Ignoring the pictures, repeat every entry below exactly as it appears.
*** Entries supplied ***
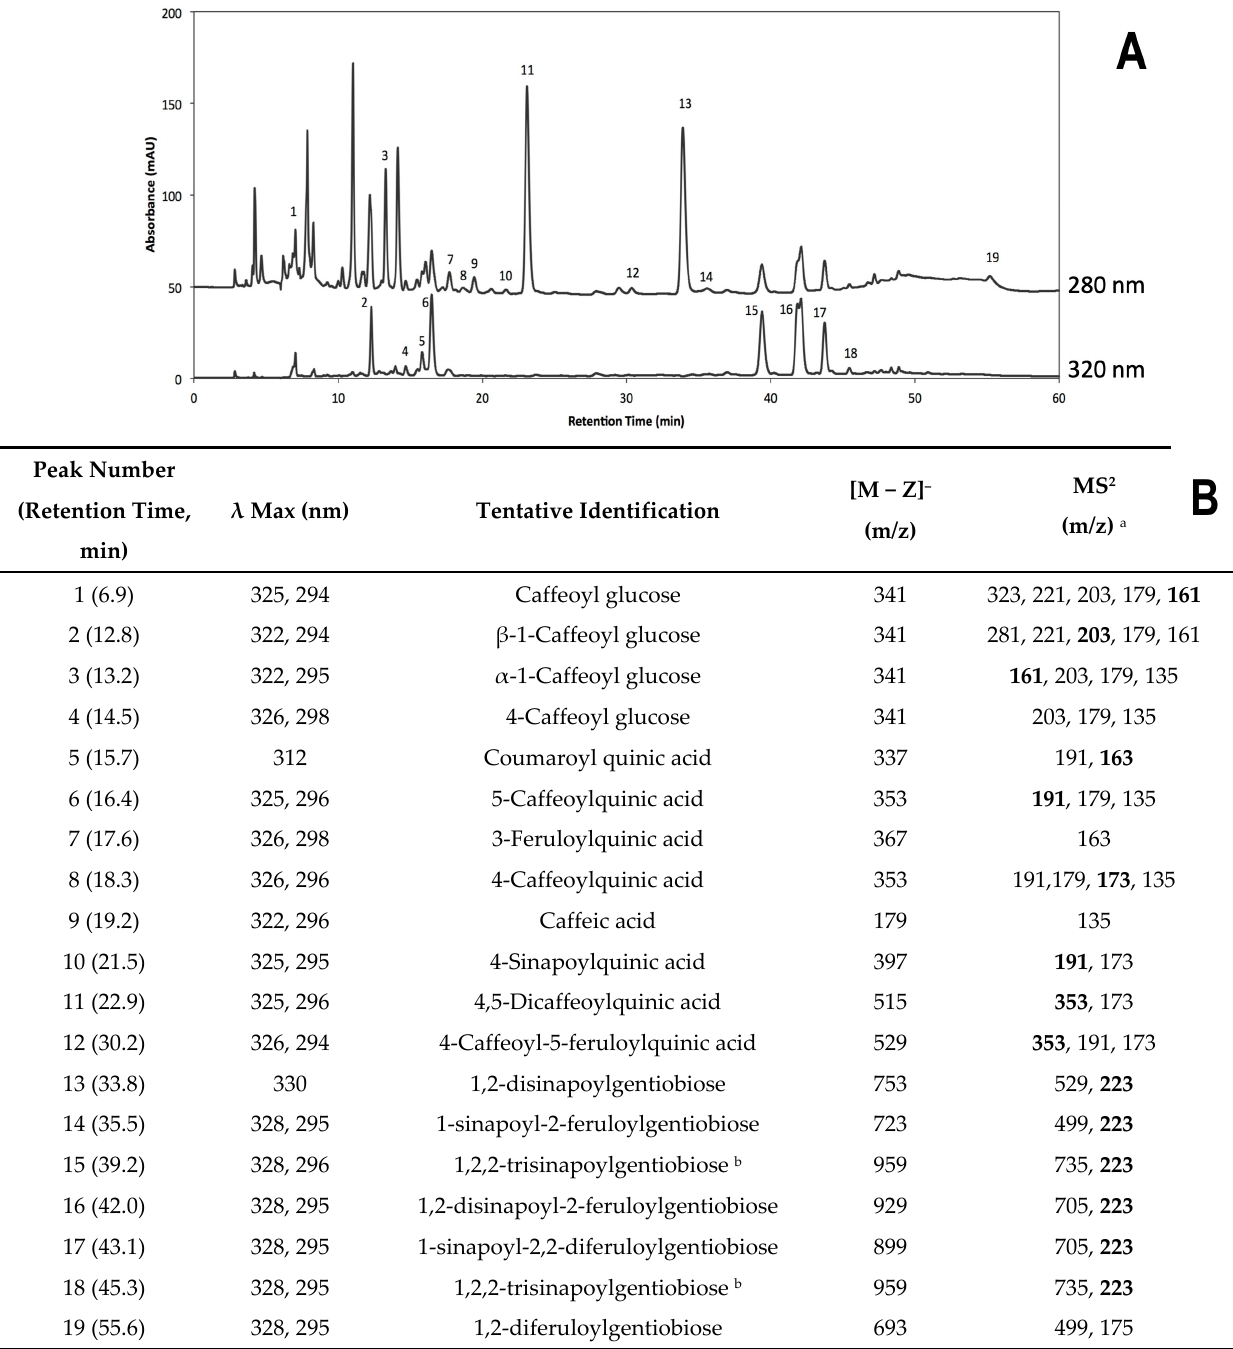
(Figure 3). The phenolic pro fi le identi fi ed in the present study is similar to that found in previous reports [4,29].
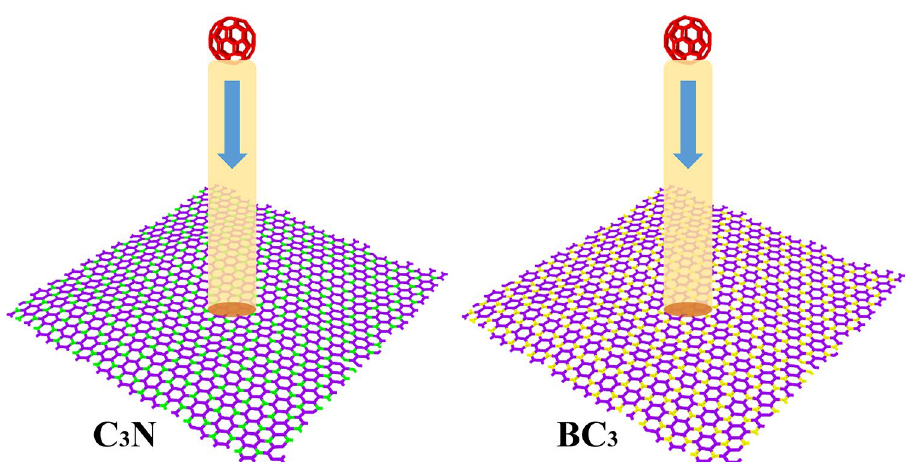
Figure 1. The C 3 N (left) and BC 3 (right) atomic configuration with a honeycomb structure includes carbon– nitrogen and carbon-boron atoms, respectively. The red bonds show the structure of the fullerene molecule. In their ideal structures, each boron and nitrogen atom is surrounded by three carbon atoms. Carbon, nitrogen, and boron atoms are presented respectively in purple, green, and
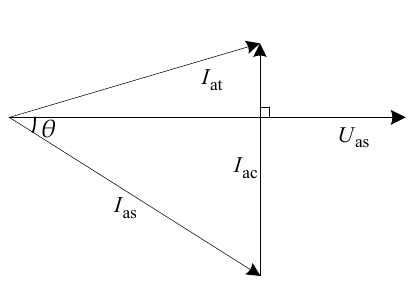
Figure 5. The vector diagram.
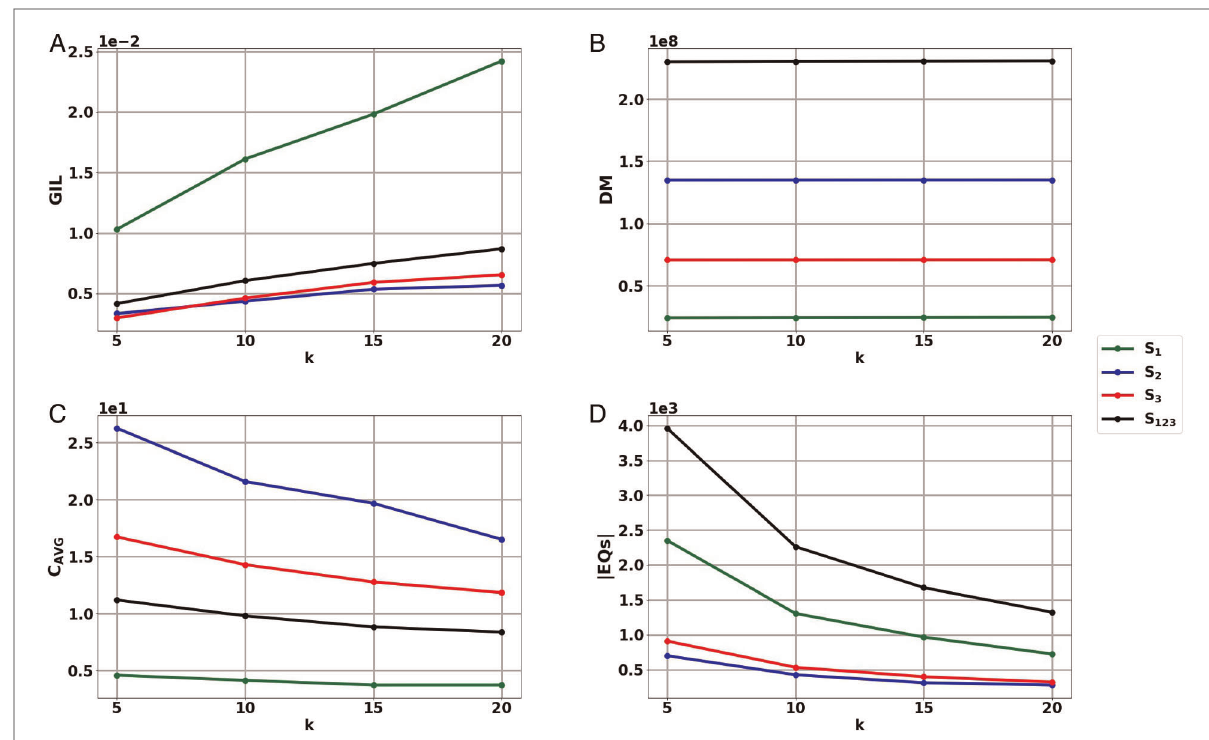
FIGURE 2 Results of the information loss metrics ( A ) Generalized Information Loss (GIL), ( B ) Discernibility Metric (DM) and ( D ) Average Equivalence Class size (C AVG ), as well as ( D ) the number of Equivalence Classes (|EQs|) of the harmonized, anonymized data sets S 1 , S 2 , S 3 , S 123 for the tested k values. The results are depicted in scienti fi c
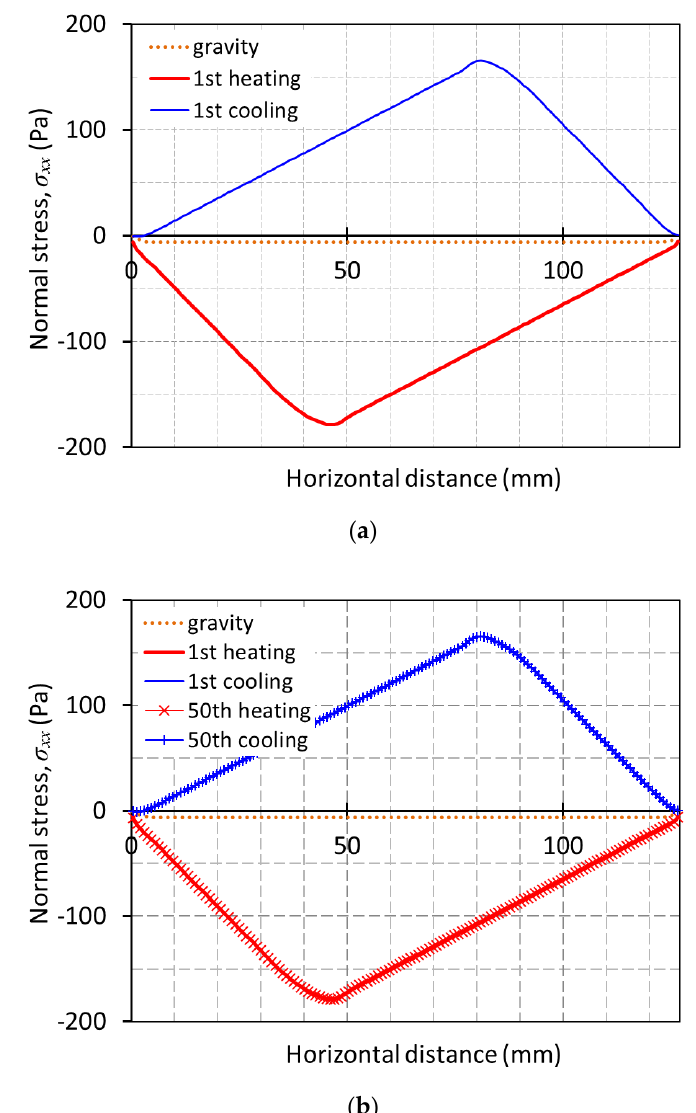
Figure 8. Distributions of normal stress ( 𝜎 𝑥𝑥 ) on the acryl plate. The presented results are based on ∆𝑇 = 23 ℃ in 𝛽 = 5° slope with the parameters in Table 1. ( a ) gravity only (dotted line) and after 1 st heating (red solid line) and cooling (blue solid line) and ( b ) after 50th heating (red solid line with cross) and cooling (blue solid line with tick) in addition to ( a ).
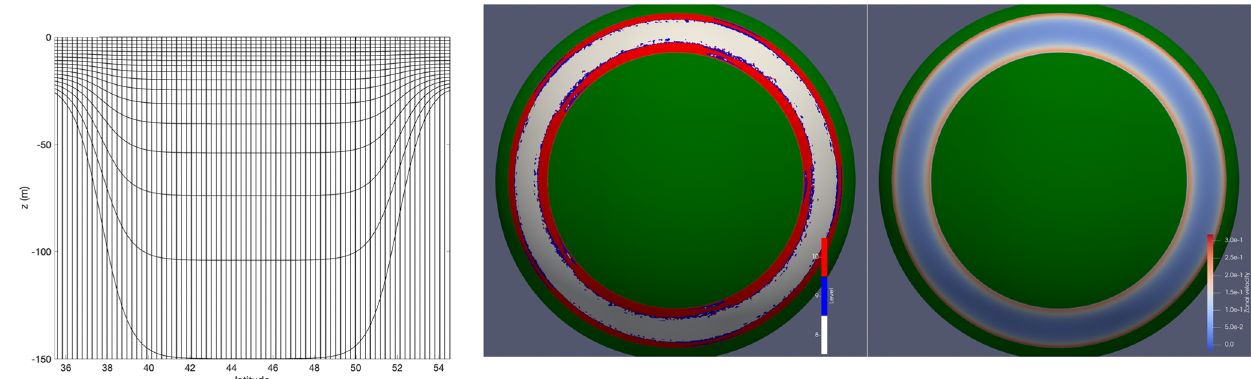
Figure 5. Upwelling test case. Left: vertical grid, with mean horizontal spacing at resolution J = 8. Right: horizontal adaptive grid and zonal velocity at day 2 at vertical level 8. The levels j = 8 , 9 , 10 correspond to mean resolutions (cid:49)x = 1 , 0 . 5 , 0 .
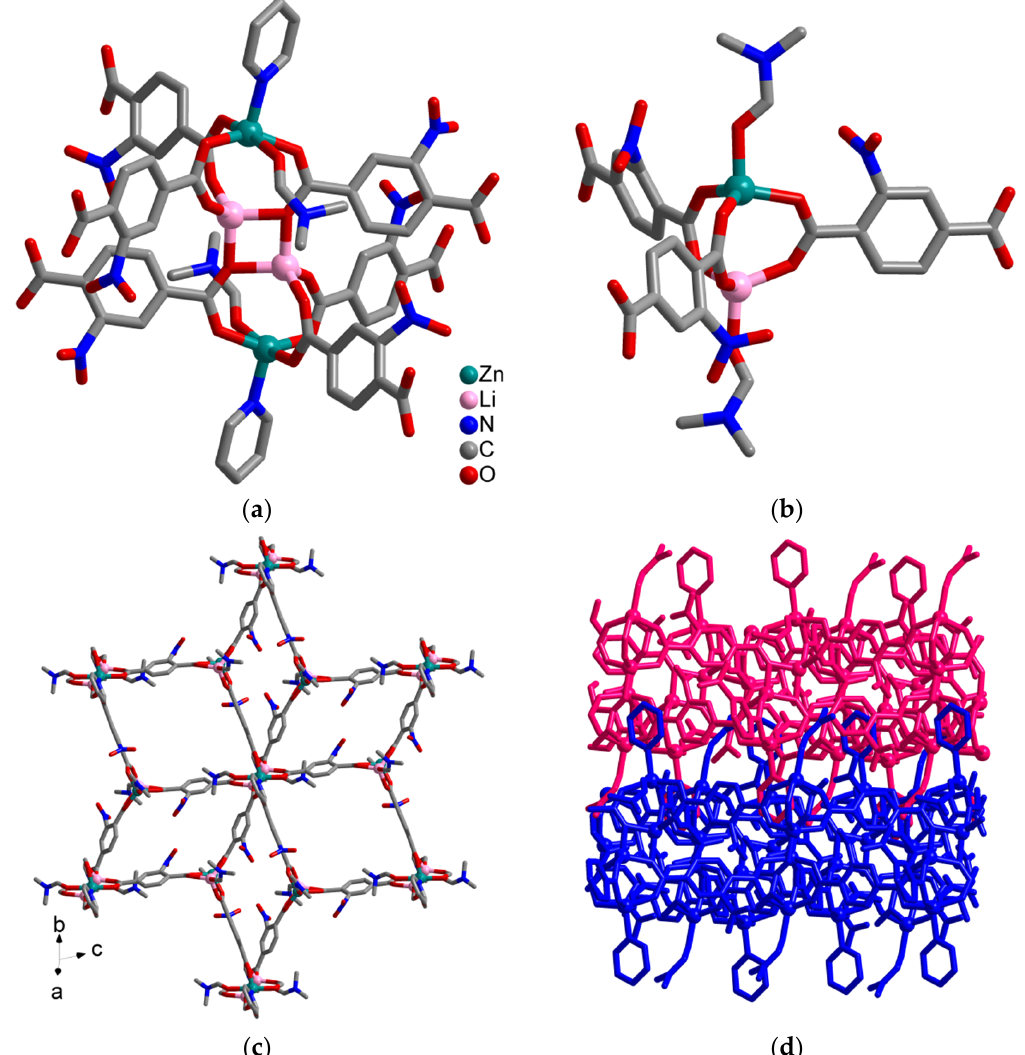
Figure 5. ( a ) Tetranuclear SBU in compound 4 ; ( b ) Dinuclear SBU in compound 4 ; ( c ) Connectivity of tetranuclear and dinuclear SBUs in 4 ; ( d ) AB packing of layers in 4 , layers shown in different colors. Compounds 1, 2 and 3 were obtained as individual products in good yields (>50%).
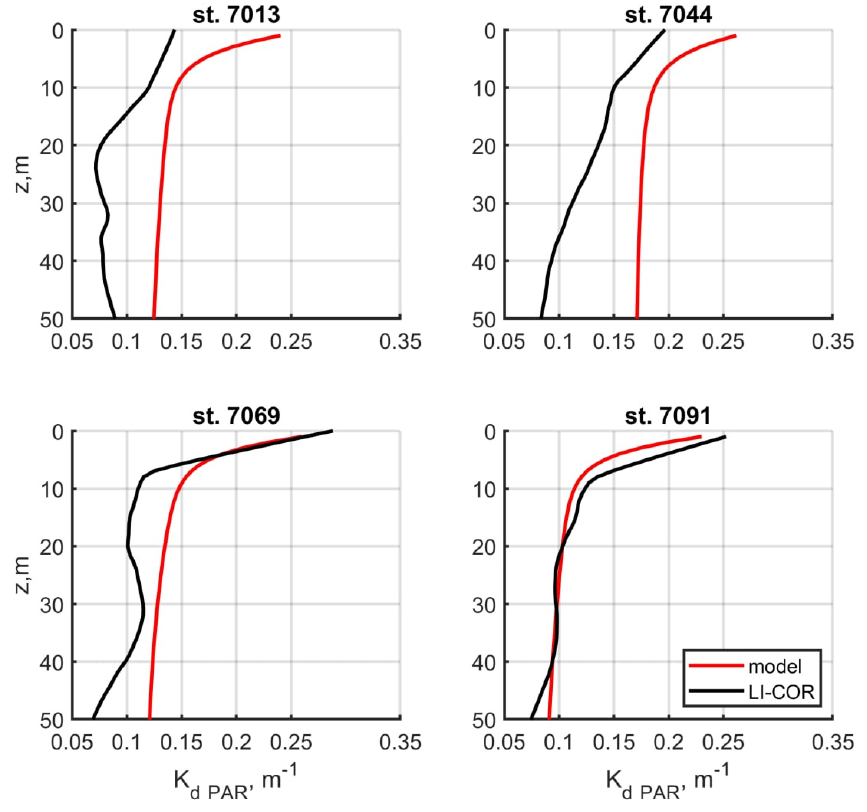
Figure 7. K d_PAR ( z ) vertical profiles in the PAR range based on data of direct determinations (black lines) and modeling (red lines).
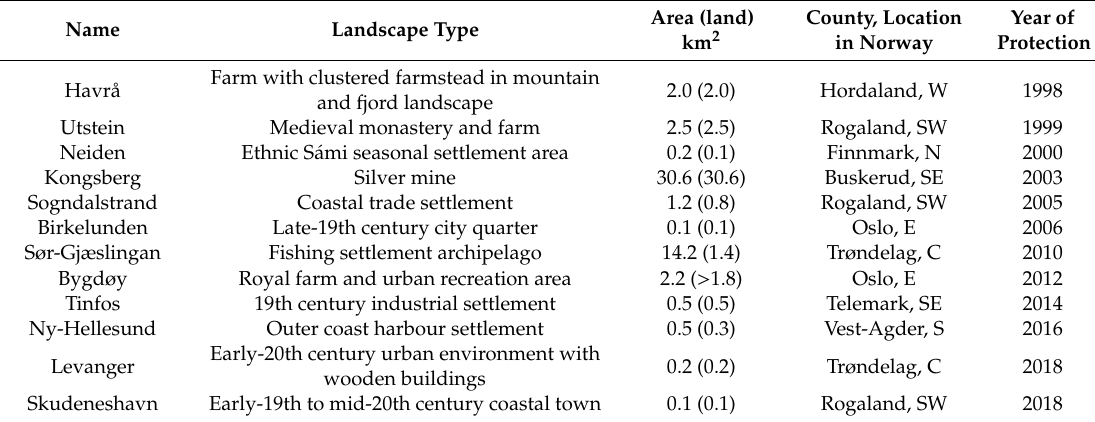
Table 1. Protected cultural heritage environments in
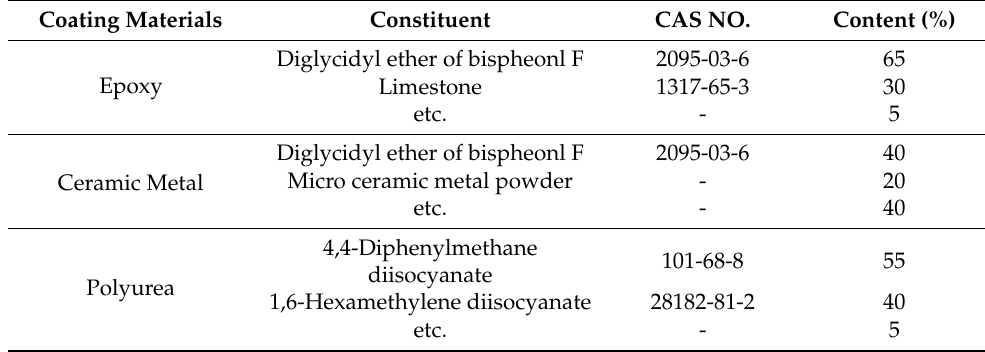
Table 1. Characteristic of coating materials applied to concrete water reservoir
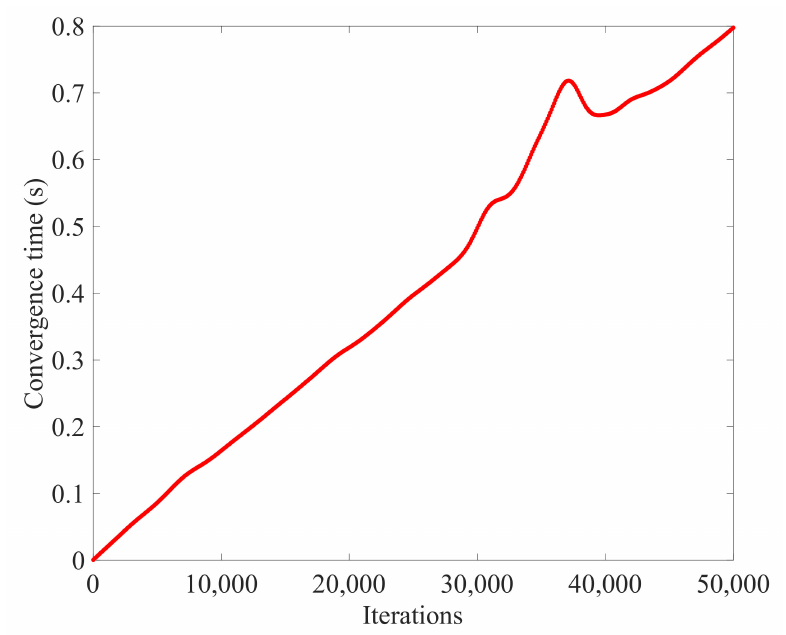
Figure 4. Convergence time as a function of the number of iterations.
*** End of Entries supplied ***
*Output for this exercise*
(Figure 3). The phenolic pro fi le identi fi ed in the present study is similar to that found in previous reports [4,29].
Figure 1. The C 3 N (left) and BC 3 (right) atomic configuration with a honeycomb structure includes carbon– nitrogen and carbon-boron atoms, respectively. The red bonds show the structure of the fullerene molecule. In their ideal structures, each boron and nitrogen atom is surrounded by three carbon atoms. Carbon, nitrogen, and boron atoms are presented respectively in purple, green, and
Figure 5. The vector diagram.
FIGURE 2 Results of the information loss metrics ( A ) Generalized Information Loss (GIL), ( B ) Discernibility Metric (DM) and ( D ) Average Equivalence Class size (C AVG ), as well as ( D ) the number of Equivalence Classes (|EQs|) of the harmonized, anonymized data sets S 1 , S 2 , S 3 , S 123 for the tested k values. The results are depicted in scienti fi c
Figure 8. Distributions of normal stress ( 𝜎 𝑥𝑥 ) on the acryl plate. The presented results are based on ∆𝑇 = 23 ℃ in 𝛽 = 5° slope with the parameters in Table 1. ( a ) gravity only (dotted line) and after 1 st heating (red solid line) and cooling (blue solid line) and ( b ) after 50th heating (red solid line with cross) and cooling (blue solid line with tick) in addition to ( a ).
Figure 5. Upwelling test case. Left: vertical grid, with mean horizontal spacing at resolution J = 8. Right: horizontal adaptive grid and zonal velocity at day 2 at vertical level 8. The levels j = 8 , 9 , 10 correspond to mean resolutions (cid:49)x = 1 , 0 . 5 , 0 .
Figure 5. ( a ) Tetranuclear SBU in compound 4 ; ( b ) Dinuclear SBU in compound 4 ; ( c ) Connectivity of tetranuclear and dinuclear SBUs in 4 ; ( d ) AB packing of layers in 4 , layers shown in different colors. Compounds 1, 2 and 3 were obtained as individual products in good yields (>50%).
Figure 7. K d_PAR ( z ) vertical profiles in the PAR range based on data of direct determinations (black lines) and modeling (red lines).
Table 1. Protected cultural heritage environments in
Table 1. Characteristic of coating materials applied to concrete water reservoir
Figure 4. Convergence time as a function of the number of iterations.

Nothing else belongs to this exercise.